» **WORK ITEM**
Please repeat the records below exactly, but only from the line that contains "Waverly High School" onward, ending with the last line.

═══ MATERIAL SHOWN

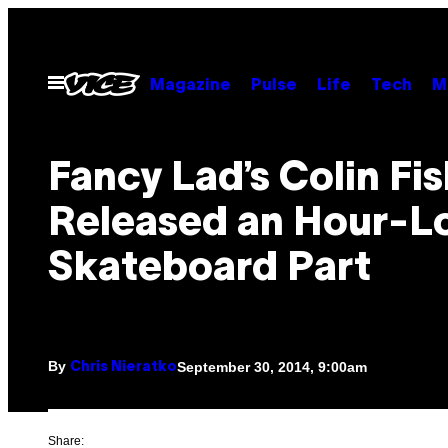
Skip
to
content
Open
Magazine
Pulse
Life
Tech
M
Menu
Fancy Lad’s Colin Fi
Released an Hour-L
Skateboard Part
By
September 30, 2014, 9:00am
Chris Nieratko
Share:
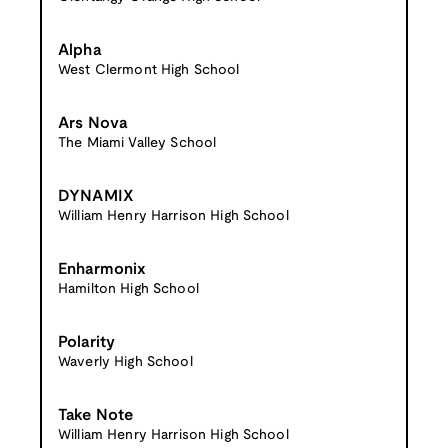
Alpha
West Clermont High School
Ars Nova
The Miami Valley School
DYNAMIX
William Henry Harrison High School
Enharmonix
Hamilton High School
Polarity
Waverly High School
Take Note
William Henry Harrison High School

══════

» **REPLY TO THE TASK**
Waverly High School
Take Note
William Henry Harrison High School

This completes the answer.